# Can 30 amp hook up to 50 amp with adapter?



## Cats4Nat

HI

We just got our 2004 Outback 25RS-S and it has electrical cord for 30 Amp service. I understand that we will not be able to run A/C, microwave, lights, refrig, etc. all at once without possibly blowing a fuse/breaker....my question is can we hook up to 50 Amp site to avoid that using an adapter or is that not safe or smart?

Thanks! sunny


----------



## ctsoderq

Congratulations on your new trailer. We have a 2003 25 RS-S and have never had a problem running all the appliances on a 30 amp service. We have had issues with some campgrounds which have a 30 amp recepticle protected by a 15 or a 20 amp circuit breaker - it may trip (that is the campground's breaker, not your trailer) if it's not a full 30 amp circuit.

I bought a 50 amp to 30 amp adapter, but I understand that 50 amp service is two phase and 30 amp is single phase. This means that the most amperage you'll get out of a 50 amp plug is one phase, or 25 amps. This may be helpful if you get a site like I mentioned above that has a 30 amp service with a lower amp breaker, but also has a full 50 amp service.

Enjoy your new trailer.


----------



## aplvlykat

I also have a 25rss and have had no problems with tripping breakers. Went to Zion nat. park last year in july run the A/C, micro, and lights on a 30 amp campground service and had no trouble. That is a good idea as far as the 50-30 adapter, may just have to pick one up.


----------



## KellerJames

Hey Cats,
I ran basically the same thread at RV.NET and received all kinds of technical, in depth replies. The short of it was that using the 50 to 30 amp adaptors will be fine.
You cannot hook up a 50 amp service to a 30 amp RV without the adaptor. The plugs are different. The adaptor reduces available power to 30 amp. I'm not too savvy on electrical matters, but I do know that 30 amp wiring and service panels would not safely handle a 50 amp current. Over heating would occur. I too have ran AC, microwave and lights without a problem. We do just fine with 30 amp supply. Hope this helped. Anybody,, please correct me if I'm wrong so I will know. Happy Camping.


----------



## Cats4Nat

Thanks for all input.
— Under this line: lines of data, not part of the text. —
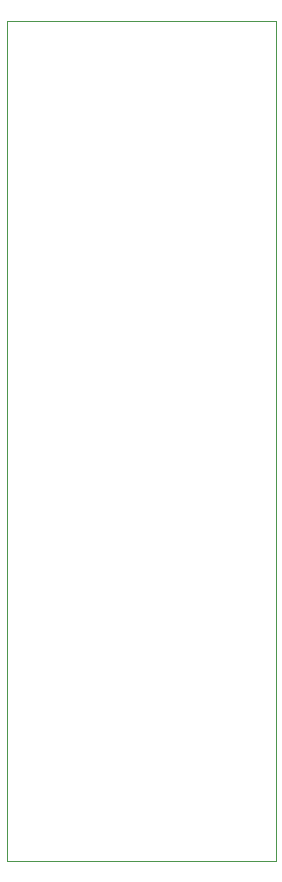
<source format=gbr>
G04 #@! TF.GenerationSoftware,KiCad,Pcbnew,(7.0.0-0)*
G04 #@! TF.CreationDate,2023-04-18T09:29:12+01:00*
G04 #@! TF.ProjectId,GAL26Adapter,47414c32-3641-4646-9170-7465722e6b69,rev?*
G04 #@! TF.SameCoordinates,Original*
G04 #@! TF.FileFunction,Profile,NP*
%FSLAX46Y46*%
G04 Gerber Fmt 4.6, Leading zero omitted, Abs format (unit mm)*
G04 Created by KiCad (PCBNEW (7.0.0-0)) date 2023-04-18 09:29:12*
%MOMM*%
%LPD*%
G01*
G04 APERTURE LIST*
G04 #@! TA.AperFunction,Profile*
%ADD10C,0.050000*%
G04 #@! TD*
G04 APERTURE END LIST*
D10*
X126500000Y-77690000D02*
X126500000Y-148810000D01*
X149233000Y-77690000D02*
X149233000Y-148810000D01*
X126500000Y-148810000D02*
X149233000Y-148810000D01*
X126500000Y-77690000D02*
X149233000Y-77690000D01*
M02*

</source>
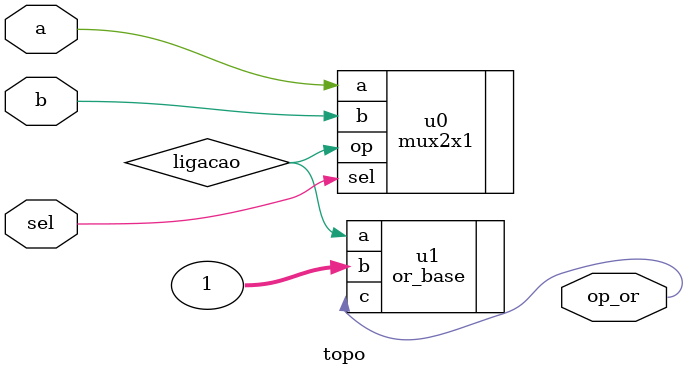
<source format=v>
/*
ESTE EXEMPLO DESCREVE O ARQUIVO DE TOPO
DA HIERARQUIA. SÃO FEITAS DUAS INSTÂNCIA:
mux2x1 E or_base.

OBSERVAR SEMPRE AS PORTAS DE CADA MÓDULO
WIRE -> UTILIZADO PARA INTERLIGAR PORTAS
REG -> PARA REGISTRAR SAÍDAS
*/

module topo (a, b, sel, op_or);

input wire  a;
input wire  b;
input wire  sel;

output wire  op_or;

wire ligacao;

// INSTÂNCIA mux2x1 <"APELIDO" u0> <INTERLIGAÇÃO>
mux2x1 u0 (.a(a), .b(b), .sel(sel), .op(ligacao));

// INSTÂNCIA or_base <"APELIDO" u1> <INTERLIGAÇÃO>
or_base u1(.a(ligacao), .b(1), .c(op_or));

endmodule

</source>
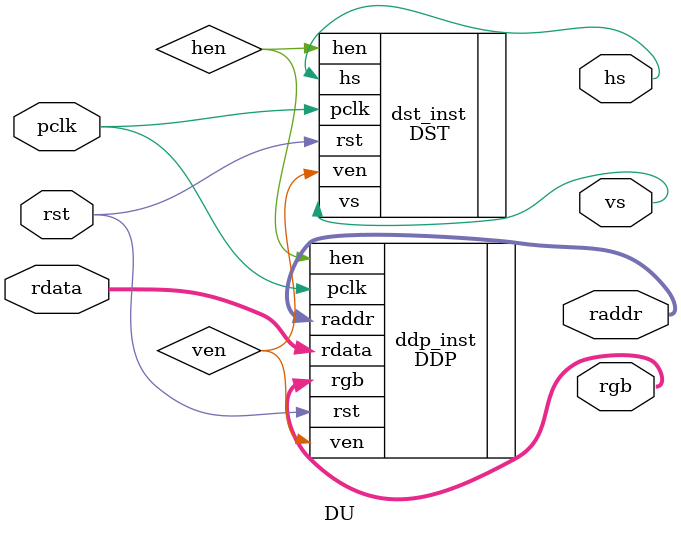
<source format=sv>
`timescale 1ns / 1ps


module DU #(
    parameter DW = 15  // 数据宽度，与 DDP 模块一致
)(
    input                   rst,
    input                   pclk,
    input       [11:0]      rdata,
    output                  hs,
    output                  vs,
    output      [11:0]      rgb,
    output      [DW-1:0]    raddr   // 读取地址
);

    logic ven, hen;

    // 实例化 DST 模块
    DST dst_inst (
        .rst   (rst),
        .pclk   (pclk),
        .hs     (hs),
        .vs     (vs),
        .hen    (hen),
        .ven    (ven)
    );

    // 实例化 DDP 模块
    DDP #(
        .DW     (DW)
    ) ddp_inst (
        .hen    (hen),
        .ven    (ven),
        .rst   (rst),
        .pclk   (pclk),
        .rdata  (rdata),
        .rgb    (rgb),
        .raddr  (raddr)
    );

endmodule
</source>
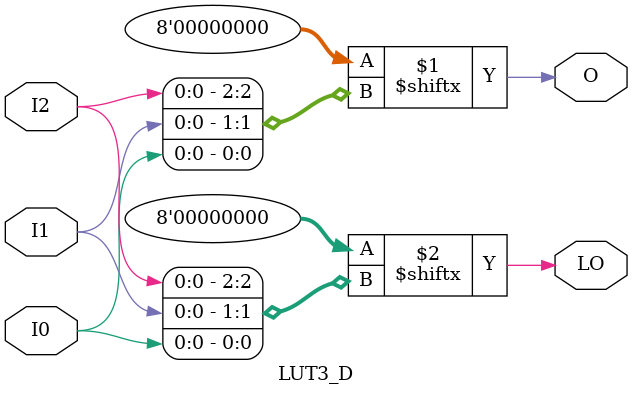
<source format=v>
/*

FUNCTION    : 3-inputs LUT

*/

`celldefine
`timescale  100 ps / 10 ps

module LUT3_D (LO, O, I0, I1, I2);

    parameter INIT = 8'h00;

    input I0, I1, I2;

    output LO, O;

    wire out0, out1, out;

        assign O = INIT[{I2,I1,I0}];
        assign LO = INIT[{I2,I1,I0}];

endmodule

</source>
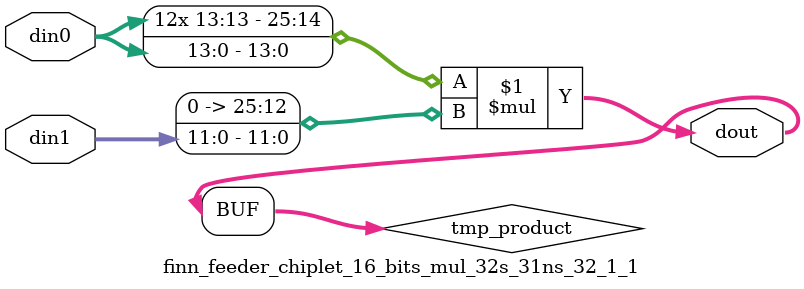
<source format=v>

`timescale 1 ns / 1 ps

  module finn_feeder_chiplet_16_bits_mul_32s_31ns_32_1_1(din0, din1, dout);
parameter ID = 1;
parameter NUM_STAGE = 0;
parameter din0_WIDTH = 14;
parameter din1_WIDTH = 12;
parameter dout_WIDTH = 26;

input [din0_WIDTH - 1 : 0] din0; 
input [din1_WIDTH - 1 : 0] din1; 
output [dout_WIDTH - 1 : 0] dout;

wire signed [dout_WIDTH - 1 : 0] tmp_product;












assign tmp_product = $signed(din0) * $signed({1'b0, din1});









assign dout = tmp_product;







endmodule

</source>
I think we will try to use what we need when we need it and see what happens!

David sunny


----------



## arlingtoncamper

Well believe or not I have had my trailer hooked up to a regular 15-amp supply in a state park. I was able to run all lights and the AC. However you would have to turn off the AC in order to run the microwave or a hairdryer. If you pull too many amps the circuit breaker will throw on the trailer or the shore box. I don't recommend this but it can be done.


----------